Self-knowledge feeds growth
“A 1-2-3 punch” is how Dick Lavey describes the triple challenge experienced by the insurance industry in recent years. Inflation, weather volatility, and the liability crisis triggered by a rising tide of claims have all battered the sector.
Yet The Hanover Group has emerged stronger, according to Chief Operating Officer Dick Lavey. Diversification of earnings has never been better, he says, with personal lines, core commercial, and specialty customers all contributing substantially to $6.3 billion of net premiums written in 2025.[1]
Lavey attributes the group’s health partly to its distinctive identity in the market. “If you stay true to who you are and how you go to market, you can better manage that volatility,” he says.
Hanover aims to combine the scale of a national company with the local presence and relationships of a local carrier. It is pursuing growth by strengthening agent partnerships, widening its product portfolio, and advancing its use of technology.
“If you stay true to who you are and how you go to market, you can better manage volatility.”
Dick Lavey, Chief Operating Officer, The Hanover Group
Practical tools for agents and clients
Lavey, who has been with the group for 20 years, accepts the primary and non-contributory (PNC) industry could stand to improve its image. The Hanover Group is doing its bit by “evolving from a pure risk transfer vehicle to more of a proactive risk prevention platform”.
For example, Hanover’s proprietary tool, Agency Insights, is designed to support its network of independent agents to better understand their own operations.
That’s especially important in the current environment of high acquisition activity in the distribution channel. “We spend a lot of time helping agents to think about how they consolidate markets,” says Lavey, “and what they can do to serve their customers better.”

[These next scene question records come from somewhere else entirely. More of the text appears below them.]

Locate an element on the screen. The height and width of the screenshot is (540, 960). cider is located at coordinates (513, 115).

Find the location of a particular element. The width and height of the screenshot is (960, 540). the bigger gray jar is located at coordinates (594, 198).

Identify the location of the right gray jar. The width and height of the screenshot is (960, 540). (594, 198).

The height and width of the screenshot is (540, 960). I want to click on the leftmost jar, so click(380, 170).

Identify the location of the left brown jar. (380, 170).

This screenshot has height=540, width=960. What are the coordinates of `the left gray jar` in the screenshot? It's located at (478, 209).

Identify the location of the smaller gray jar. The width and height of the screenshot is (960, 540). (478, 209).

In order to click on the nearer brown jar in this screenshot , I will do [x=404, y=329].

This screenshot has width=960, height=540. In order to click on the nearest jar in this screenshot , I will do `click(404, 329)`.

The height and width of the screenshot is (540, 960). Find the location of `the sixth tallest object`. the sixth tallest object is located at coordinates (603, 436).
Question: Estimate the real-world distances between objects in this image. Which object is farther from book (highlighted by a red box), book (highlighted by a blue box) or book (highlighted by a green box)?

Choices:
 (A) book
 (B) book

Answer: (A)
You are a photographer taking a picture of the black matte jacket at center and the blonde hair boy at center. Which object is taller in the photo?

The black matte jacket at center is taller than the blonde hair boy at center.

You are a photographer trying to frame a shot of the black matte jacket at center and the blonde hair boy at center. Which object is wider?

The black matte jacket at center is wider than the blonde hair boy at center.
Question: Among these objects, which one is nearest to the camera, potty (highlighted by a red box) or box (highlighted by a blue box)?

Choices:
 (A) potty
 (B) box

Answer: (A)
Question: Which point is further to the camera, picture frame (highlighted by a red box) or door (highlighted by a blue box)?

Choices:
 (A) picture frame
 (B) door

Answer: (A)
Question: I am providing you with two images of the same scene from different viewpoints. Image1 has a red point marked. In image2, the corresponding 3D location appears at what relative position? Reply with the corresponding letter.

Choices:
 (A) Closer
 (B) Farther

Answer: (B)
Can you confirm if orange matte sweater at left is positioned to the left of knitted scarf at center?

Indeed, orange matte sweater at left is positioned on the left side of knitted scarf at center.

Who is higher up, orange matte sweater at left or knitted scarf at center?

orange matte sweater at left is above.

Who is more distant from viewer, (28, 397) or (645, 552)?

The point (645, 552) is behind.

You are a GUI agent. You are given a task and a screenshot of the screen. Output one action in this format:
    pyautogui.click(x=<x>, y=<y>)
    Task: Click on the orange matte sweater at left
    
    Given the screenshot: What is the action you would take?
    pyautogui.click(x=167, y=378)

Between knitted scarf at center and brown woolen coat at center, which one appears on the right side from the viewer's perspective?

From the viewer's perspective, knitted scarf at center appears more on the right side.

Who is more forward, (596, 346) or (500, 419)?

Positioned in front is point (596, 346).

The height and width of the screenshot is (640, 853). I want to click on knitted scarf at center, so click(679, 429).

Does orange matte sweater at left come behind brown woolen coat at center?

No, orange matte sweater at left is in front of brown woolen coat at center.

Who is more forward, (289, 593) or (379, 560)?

Hanover also provides services to reduce customers’ risks. A 24-hour nurse triage service is designed to ensure injured workers get the swift medical care they need, while installation of water and temperature sensors protects property: “We’ve put around 25,000 of these into customers’ buildings,” Lavey says. “It’s helped us, and them, to save millions of dollars.”
Taking AI to the next level
Having spent much of the past decade modernizing its legacy systems, Hanover is now embarking on a new phase of transformation.
That starts with using AI tools to support employees with standard tasks such as contract-writing. Beyond this, the group is creating AI agents for digesting and structuring information in underwriting, claims, and service.
“That whole process of taking information in, understanding it better, triaging it, and moving the process along more quickly – that's pretty amazing,” says Lavey.
He foresees the technology evolving to further streamline the automated claims process, for example, as well as improving communication at multiple touchpoints with agents and clients.
“The biggest friction point that these technologies can help with is the whole data exchange from customer to agent to carrier, back to agent, back to customer,” he says. But, he warns, the value of such efficiencies must be captured for the end customer, rather than for technology vendors.
“The biggest friction point that AI helps with is the whole data exchange from customer to agent to carrier, back to agent, back to customer.”
Dick Lavey, Chief Operating Officer, The Hanover Group
Humanity tempers tech
Crisper communication within the organization itself is also a priority for Lavey. Effectively conveying the vision to employees is his top leadership principle, followed by “ruthless prioritization” of activities.
The advance of technology needs to be presented and balanced with “a heavy dose of humanity, to bring people along,” he elaborates.
“There's a bit of sci-fi mystique to this AI agent movement,” he adds. “We can’t lose sight of the fact that we're talking about people and their jobs and getting them excited about evolving what they're going to do in the future.”